There is a famous trading book that ‘proves’ you can enter the market with a random entry and still make money. Or did it prove that? There are some important lessons to be learnt when we take a deeper look.

The trading strategy was simple:

1 – Enter the market at random

2 – Use a trailing stop loss to exit the trade 

Now, of course, the authors didn’t actually trade the system, they just showed how it would have worked on a number of markets over a 10-year period. In that period, the system made a profit.

So, can we stop learning anything else about trading, use these 2 rules and retire to an island somewhere?

Probably not.

Let’s have a think about what this strategy does. First, we enter the market. It doesn’t matter if we go long or short. We have a trailing stop loss order that will follow the market if it moves in the direction of the trade and will sit where it is if the market moves against us.

If the market is trending, then the random entry trades that are against the market will quickly get stopped out. On the other hand, the trailing stop will ensure that the random entry trades that go with the market will ride the trend. So, of course, the winners will be larger than the losers. That’s where the profit comes from.

So, what’s the problem?

Well, the problem is that this is not a profitable system, and it’s not really a completely random system. It’s a trend following system. It makes profit when the market is trending, and it loses money when the market isn’t trending. In the book, the back-test showed markets that were predominantly trending.

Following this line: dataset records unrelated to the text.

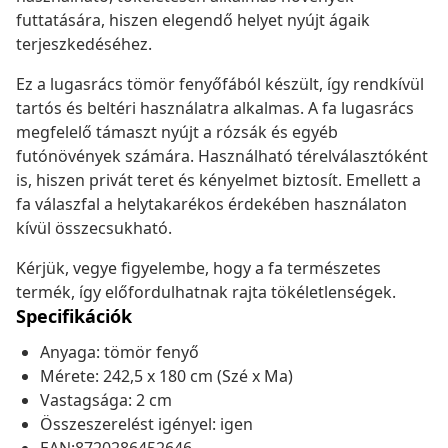
futtatására, hiszen elegendő helyet nyújt ágaik
terjeszkedéséhez.
Ez a lugasrács tömör fenyőfából készült, így rendkívül
tartós és beltéri használatra alkalmas. A fa lugasrács
megfelelő támaszt nyújt a rózsák és egyéb
futónövények számára. Használható térelválasztóként
is, hiszen privát teret és kényelmet biztosít. Emellett a
fa válaszfal a helytakarékos érdekében használaton
kívül összecsukható.
Kérjük, vegye figyelembe, hogy a fa természetes
termék, így előfordulhatnak rajta tökéletlenségek.
Specifikációk
Anyaga: tömör fenyő
Mérete: 242,5 x 180 cm (Szé x Ma)
Vastagsága: 2 cm
Összeszerelést igényel: igen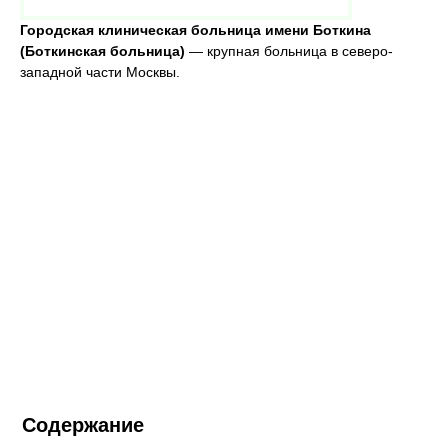
Городская клиническая больница имени Боткина
(Боткинская больница)
— крупная больница в северо-
западной части Москвы.
Содержание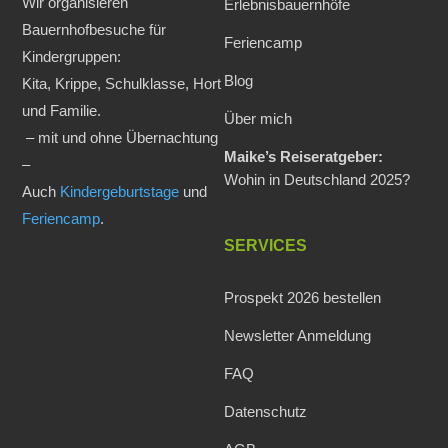
Wir organisieren
Erlebnisbauernhöfe
Bauernhofbesuche für
Feriencamp
Kindergruppen:
Blog
Kita, Krippe, Schulklasse, Hort
und Familie.
Über mich
– mit und ohne Übernachtung
Maike’s Reiseratgeber:
–
Wohin in Deutschland 2025?
Auch
Kindergeburtstage
und
Feriencamp
.
SERVICES
Prospekt 2026 bestellen
Newsletter Anmeldung
FAQ
Datenschutz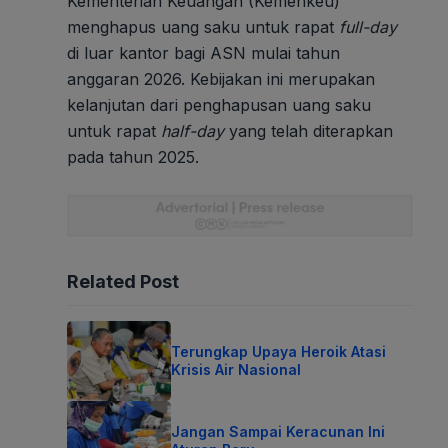
Kementerian Keuangan (Kemenkeu)
menghapus uang saku untuk rapat
full-day
di luar kantor bagi ASN mulai tahun
anggaran 2026. Kebijakan ini merupakan
kelanjutan dari penghapusan uang saku
untuk rapat
half-day
yang telah diterapkan
pada tahun 2025.
Related Post
Terungkap Upaya Heroik Atasi
Krisis Air Nasional
Jangan Sampai Keracunan Ini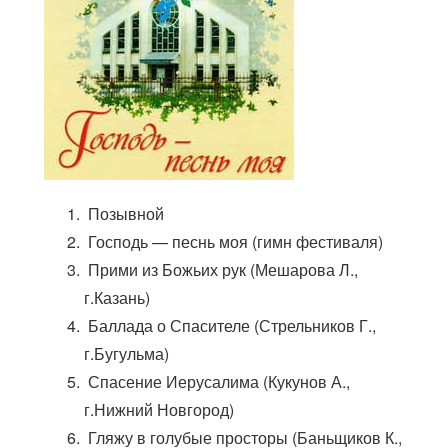
18. Жизнь
19. Не унывай
20. Как прекрасно
21. I am gonna sing
22. Колыбельная
23. Друзья
Позывной
Господь — песнь моя (гимн фестиваля)
Прими из Божьих рук (Мешарова Л.,
г.Казань)
Баллада о Спасителе (Стрельников Г.,
г.Бугульма)
Спасение Иерусалима (Кукунов А.,
г.Нижний Новгород)
Гляжу в голубые просторы (Баньщиков К.,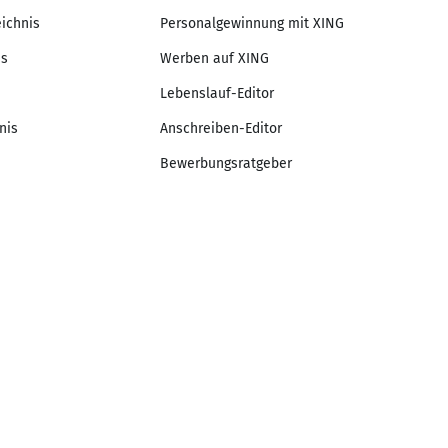
eichnis
Personalgewinnung mit XING
is
Werben auf XING
Lebenslauf-Editor
nis
Anschreiben-Editor
Bewerbungsratgeber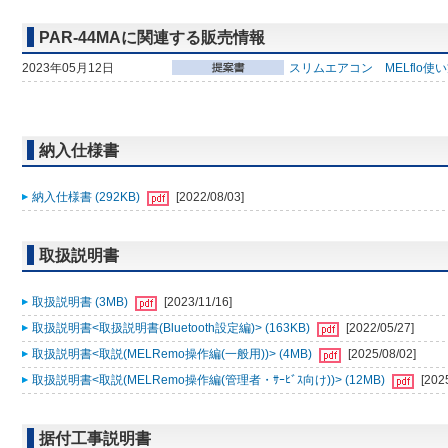
PAR-44MAに関連する販売情報
2023年05月12日
スリムエアコン MELflo使
納入仕様書
納入仕様書 (292KB)
[2022/08/03]
取扱説明書
取扱説明書 (3MB)
[2023/11/16]
取扱説明書<取扱説明書(Bluetooth設定編)> (163KB)
[2022/05/27]
取扱説明書<取説(MELRemo操作編(一般用))> (4MB)
[2025/08/02]
取扱説明書<取説(MELRemo操作編(管理者・ｻｰﾋﾞｽ向け))> (12MB)
[202
据付工事説明書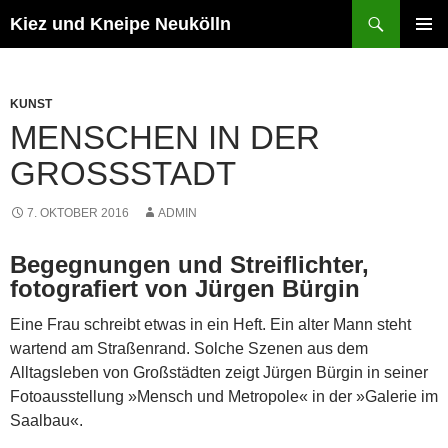
Zum
Suchen
Kiez und Kneipe Neukölln
Inhalt
PRIMÄR
springen
MENÜ
KUNST
MENSCHEN IN DER
GROSSSTADT
7. OKTOBER 2016
ADMIN
Begegnungen und Streiflichter,
fotografiert von Jürgen Bürgin
Eine Frau schreibt etwas in ein Heft. Ein alter Mann steht
wartend am Straßenrand. Solche Szenen aus dem
Alltagsleben von Großstädten zeigt Jürgen Bürgin in seiner
Fotoausstellung »Mensch und Metropole« in der »Galerie im
Saalbau«.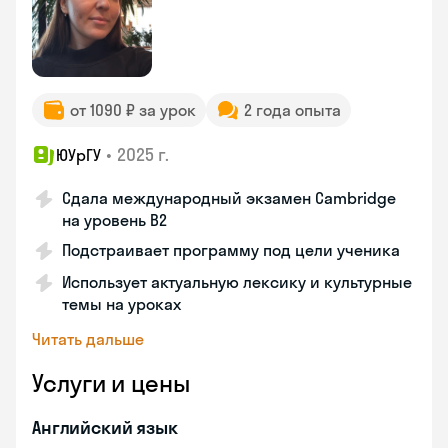
от 1090 ₽ за урок
2 года опыта
•
2025 г.
ЮУрГУ
Сдала международный экзамен Cambridge
на уровень B2
Подстраивает программу под цели ученика
Использует актуальную лексику и культурные
темы на уроках
Читать дальше
Услуги и цены
Английский язык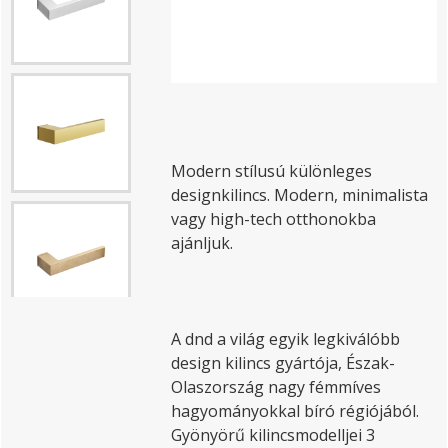
Modern stílusú különleges
designkilincs. Modern, minimalista
vagy high-tech otthonokba
ajánljuk.
A dnd a világ egyik legkiválóbb
design kilincs gyártója, Észak-
Olaszország nagy fémmíves
hagyományokkal bíró régiójából.
Gyönyörű kilincsmodelljei 3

Don’t agree? There are options strategies that do the same thing. The “Long Straddle” is a strategy where you buy a call and a put option with the same strike price. Effectively, you are saying “I know it’s going to move, I just don’t know which way”. It’s not a random entry, it’s a ‘prediction’ that volatility will increase. There’s nothing random about that. The system described in the book is doing the same thing. If the market went into range mode as it did for most of 2016, your random entry system would lose.

So what?

There are a few lessons to learn from this.  First, the fact is that it’s your overall strategy that makes you profitable (or not). The decisions you make to get into the market may not be the most important element.

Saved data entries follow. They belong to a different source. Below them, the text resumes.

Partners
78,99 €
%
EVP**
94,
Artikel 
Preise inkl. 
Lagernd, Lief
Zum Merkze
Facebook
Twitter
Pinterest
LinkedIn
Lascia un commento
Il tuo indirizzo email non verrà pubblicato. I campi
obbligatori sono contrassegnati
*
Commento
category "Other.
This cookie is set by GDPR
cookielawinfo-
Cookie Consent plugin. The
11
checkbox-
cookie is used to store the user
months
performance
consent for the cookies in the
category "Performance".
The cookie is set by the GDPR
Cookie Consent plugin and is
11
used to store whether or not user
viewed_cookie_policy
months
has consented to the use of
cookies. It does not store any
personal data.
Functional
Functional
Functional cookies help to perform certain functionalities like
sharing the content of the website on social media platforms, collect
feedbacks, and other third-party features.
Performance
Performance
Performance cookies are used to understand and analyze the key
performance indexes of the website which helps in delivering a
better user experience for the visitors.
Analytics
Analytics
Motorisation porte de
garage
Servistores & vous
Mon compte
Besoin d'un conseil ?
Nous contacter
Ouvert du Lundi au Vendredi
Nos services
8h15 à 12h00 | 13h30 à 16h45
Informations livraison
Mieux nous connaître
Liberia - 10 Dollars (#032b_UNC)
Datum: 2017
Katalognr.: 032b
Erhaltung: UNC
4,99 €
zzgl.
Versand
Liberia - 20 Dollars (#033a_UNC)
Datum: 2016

The reasons that a strategy is making or losing money may not be obvious. In this case, we had 2 authors who wrote a chapter in a book “proving you could trade at random”. In fact, they’d just proved you could follow a trend. Let’s give the authors the benefit of the doubt and presume they were not trying to fool people. They effectively fooled themselves. They were so focused on the entry being random that they missed the fact that the exit made it a trend following system.

Of course, the chapter mentioned nothing about trend following. The most important part of any trend following system is how to know if the market IS trending. Without that, a trend following system will fail (unless, like the authors, you were lucky enough to test only in trending markets).

Playing with numbers

If you have access to any back-testing software, you will find that if you enter at random with a 9 tick stop loss and a 1 tick target, it will result in an amazing 90% win rate. The problem, though – even with the 90% win rate, you would not make any money. There is no edge in the system. When your stop is 9 ticks away and your target 1 tick away, that alone will see you hitting your target far more frequently.  You will win more trades than you lose, but the system will break even before spreads/commissions. 

This is an important thing to keep in mind. If you play with your stops/targets too much, randomly introducing different numbers to improve your strategy, you risk negating your edge. For example, let’s say we trade a strategy that looks for trapped traders on Crude Futures, something that will typically give us a 10-20 tick bounce. Then say your back-testing found that a 10-tick target and a 200 tick stop loss gave you the best results. What you’d have is some trades that hit your target because of the trapped traders and some trades that hit the target because although the trap failed, the target is so much closer than the stop. You are left with something quite random and that won’t play out well in a live market. 

Nuance

Randomness isn’t all about trading at random. Any entry signal will have a finite scope. The 10 tick bounce we see when we have trapped traders in Crude Futures will occur in minutes, and it’ll be over after the market has moved 10-20 ticks.  If we are still in that trade 3 days later, then we aren’t trading the reaction to those trapped traders any more. We are in the market because it carried on moving, not because our analysis told us it would carry on moving. In other words – it’s random.

Then there are times when we ‘feel’ we are trading at random because people think a trading strategy is all about the entry. Yet what you do after the entry is as much a part of the strategy as the entry itself and will dictate under which circumstances you do and don’t make money.